— WORK REQUIRED —
The response should be the records below, repeated exactly, with each picture left out.

[Dataset entries]
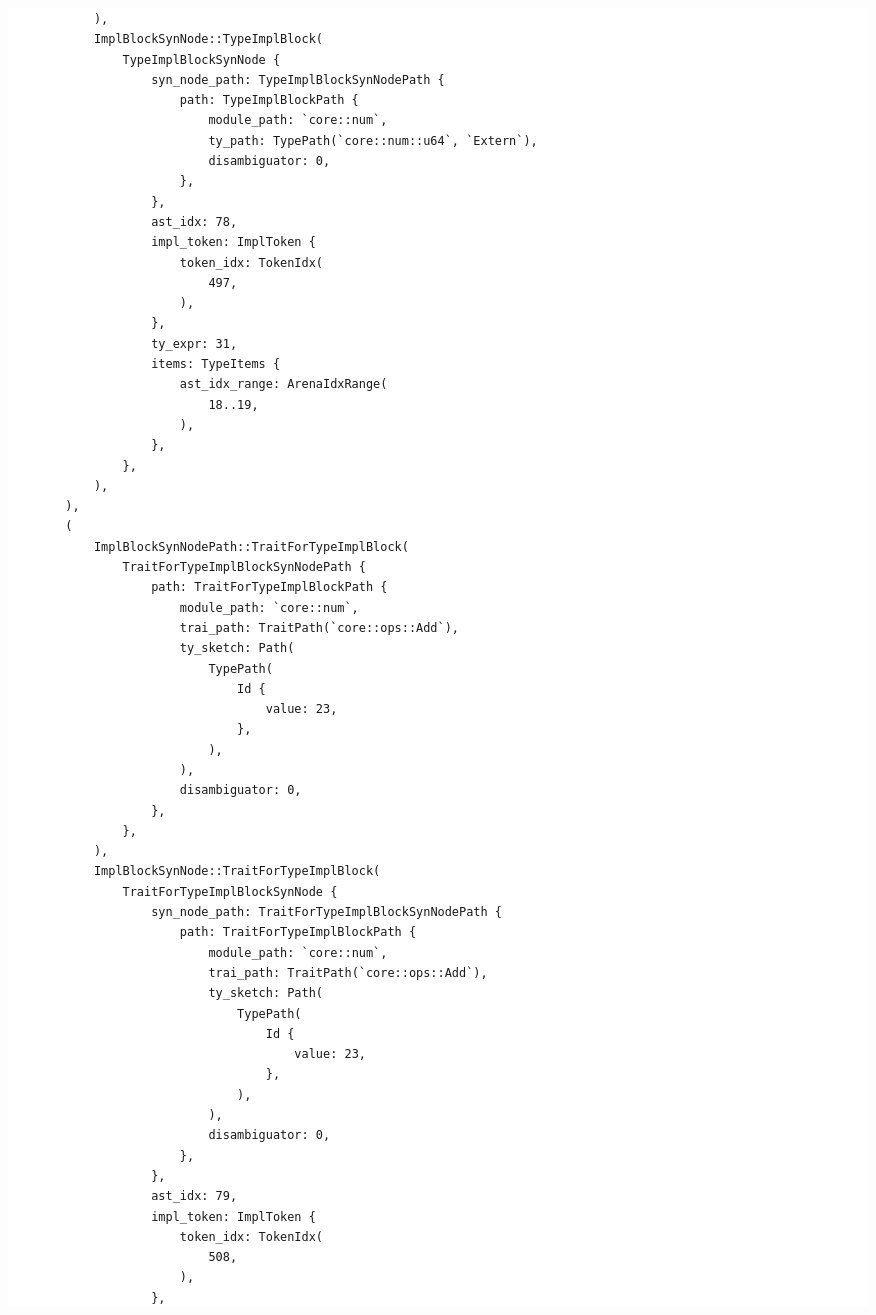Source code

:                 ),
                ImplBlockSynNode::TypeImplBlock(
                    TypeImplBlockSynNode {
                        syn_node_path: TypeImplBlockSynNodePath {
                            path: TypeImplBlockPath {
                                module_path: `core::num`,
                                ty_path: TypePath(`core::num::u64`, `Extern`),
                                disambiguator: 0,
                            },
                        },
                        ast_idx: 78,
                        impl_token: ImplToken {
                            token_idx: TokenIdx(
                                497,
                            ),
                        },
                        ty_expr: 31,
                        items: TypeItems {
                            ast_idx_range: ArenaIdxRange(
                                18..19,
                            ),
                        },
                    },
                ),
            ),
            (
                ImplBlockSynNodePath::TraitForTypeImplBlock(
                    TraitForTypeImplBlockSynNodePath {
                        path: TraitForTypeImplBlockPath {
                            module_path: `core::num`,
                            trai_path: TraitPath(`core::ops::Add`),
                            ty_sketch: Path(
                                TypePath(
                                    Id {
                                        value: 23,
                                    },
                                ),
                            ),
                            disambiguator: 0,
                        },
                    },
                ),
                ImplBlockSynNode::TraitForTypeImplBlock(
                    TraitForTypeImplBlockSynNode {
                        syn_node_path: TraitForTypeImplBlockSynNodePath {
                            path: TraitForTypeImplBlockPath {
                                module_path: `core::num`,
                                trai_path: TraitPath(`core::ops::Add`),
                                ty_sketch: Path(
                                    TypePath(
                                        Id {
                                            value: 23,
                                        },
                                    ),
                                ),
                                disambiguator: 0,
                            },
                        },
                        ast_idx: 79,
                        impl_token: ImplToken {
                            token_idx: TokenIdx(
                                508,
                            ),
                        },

— SOLUTION TO THE EXERCISE —
Source code

:                 ),
                ImplBlockSynNode::TypeImplBlock(
                    TypeImplBlockSynNode {
                        syn_node_path: TypeImplBlockSynNodePath {
                            path: TypeImplBlockPath {
                                module_path: `core::num`,
                                ty_path: TypePath(`core::num::u64`, `Extern`),
                                disambiguator: 0,
                            },
                        },
                        ast_idx: 78,
                        impl_token: ImplToken {
                            token_idx: TokenIdx(
                                497,
                            ),
                        },
                        ty_expr: 31,
                        items: TypeItems {
                            ast_idx_range: ArenaIdxRange(
                                18..19,
                            ),
                        },
                    },
                ),
            ),
            (
                ImplBlockSynNodePath::TraitForTypeImplBlock(
                    TraitForTypeImplBlockSynNodePath {
                        path: TraitForTypeImplBlockPath {
                            module_path: `core::num`,
                            trai_path: TraitPath(`core::ops::Add`),
                            ty_sketch: Path(
                                TypePath(
                                    Id {
                                        value: 23,
                                    },
                                ),
                            ),
                            disambiguator: 0,
                        },
                    },
                ),
                ImplBlockSynNode::TraitForTypeImplBlock(
                    TraitForTypeImplBlockSynNode {
                        syn_node_path: TraitForTypeImplBlockSynNodePath {
                            path: TraitForTypeImplBlockPath {
                                module_path: `core::num`,
                                trai_path: TraitPath(`core::ops::Add`),
                                ty_sketch: Path(
                                    TypePath(
                                        Id {
                                            value: 23,
                                        },
                                    ),
                                ),
                                disambiguator: 0,
                            },
                        },
                        ast_idx: 79,
                        impl_token: ImplToken {
                            token_idx: TokenIdx(
                                508,
                            ),
                        },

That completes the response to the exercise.